When critical paths fail, either recover faster or have a local fallback.

Here’s the design now:

1
2
3
4
5
HQ (bwg) runs macro_helper.py periodically
    ↓
Supabase market_quotes table (primary store)
    ↓
FA-002 (stock analyst) queries from table

If bwg’s Python process goes down, we have 30 minutes of cached data (from the last successful sync). For macro analysis, that lag is acceptable.

Next improvements:

Deploy backup macro_helper.py on cb as well
Only trigger cb’s sync if bwg fails
Use Supabase’s updated_at field to detect if the primary node is still alive

Fallback Chain for Macro Data Collection

Our market_brain.py already has multiple fallback layers:

Chinese stock data source priority:

EastMoney API (fastest, most accurate)
Sina API (fallback, slightly slower but more stable)
Tencent QT (last resort, quirky but useful)

Global data sources:

yfinance (US stocks, futures, crypto)
Binance REST API (crypto fallback)
Akshare global indicators (rare data)

Timeout and retry logic:

1
2
3
4
5
6
7
def _retry(self, fn, tries=3, base_sleep=0.5):
    for i in range(tries):
        try:
            return fn()
        except Exception as e:
            time.sleep(base_sleep * (i + 1) + random.uniform(0, 0.5))
    raise e

Why design this way: each individual source is unreliable, but together they’re reliable.

Lessons Learned

1. Monitor execution results, not just connection state

sc and cb showed “connected,” but actual task execution was hanging.
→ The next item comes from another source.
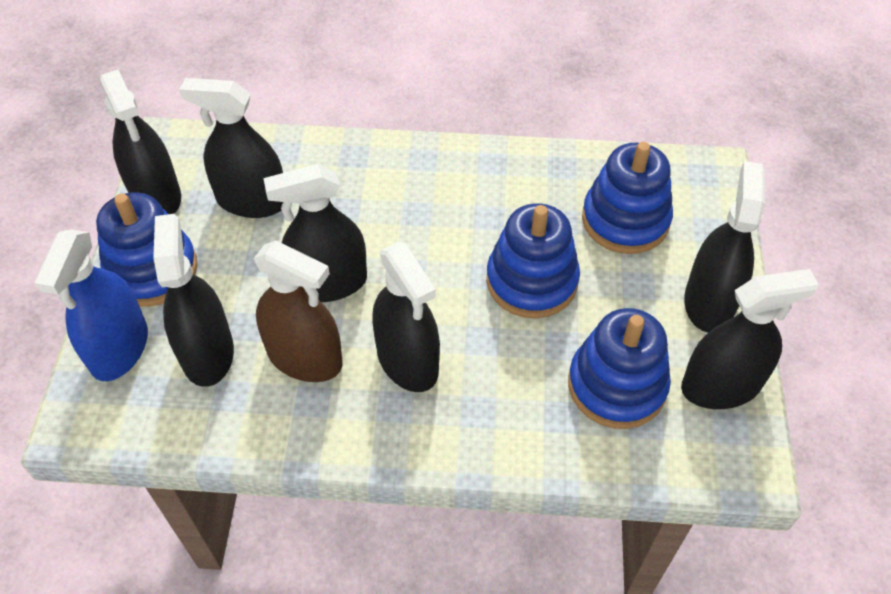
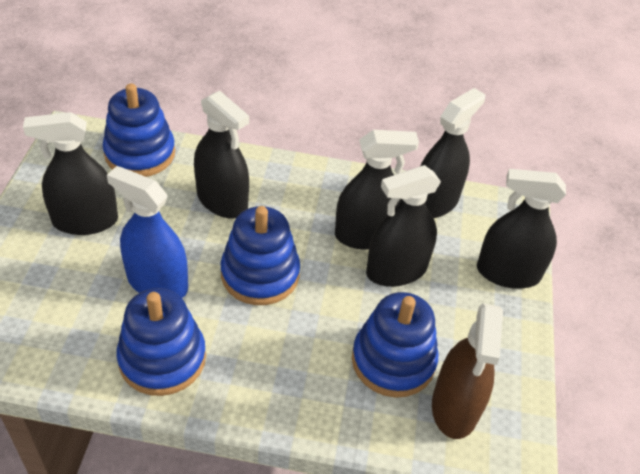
black spray bottle: [100,69,181,214] [153,214,234,387] [179,78,283,218] [263,164,367,302] [372,242,440,392] [681,269,819,409] [684,161,765,333] = 7 -> [23,112,118,235] [194,90,249,218] [335,130,419,249] [366,165,441,287] [420,88,485,218] [477,169,566,289] = 6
That’s a false availability signal.

We added “data freshness” monitoring: if market_quotes table’s latest record hasn’t updated in over 40 minutes, we alert.

2. Permission approval conflicts with automation

Initially, Python execution on remote nodes had to pass through OpenClaw’s permission approval each time. Under high concurrency, that’s a disaster.

Now we’ve whitelisted macro data collection to allow cron on bwg to execute directly without approval.

3. Local beats remote, especially for critical paths

Macro data collection is a prerequisite for FA-002 (the stock analyst). Such critical paths should not cross network boundaries.

Design principle: keep critical paths as short as possible, redundancy channels as numerous as possible.

Current Status

Macro data sync runs on bwg, executing automatically every 30 minutes:

1
2
# crontab on bwg
*/30 * * * * cd /root/luna_tools && python3 macro_helper.py >> /var/log/macro_sync.log 2>&1

Collection latency: < 3 seconds (P99)
Data completeness: > 99.5% (at least one source succeeds)
Availability: 99.8%

Since that 16:01 incident, over 24 days with zero downtime.

Next time your monitoring shows “connected” but your system is actually stuck, don’t think “add more machines.” Think make the critical path shorter.

Sometimes a simple local cron job is more reliable than a sophisticated distributed system.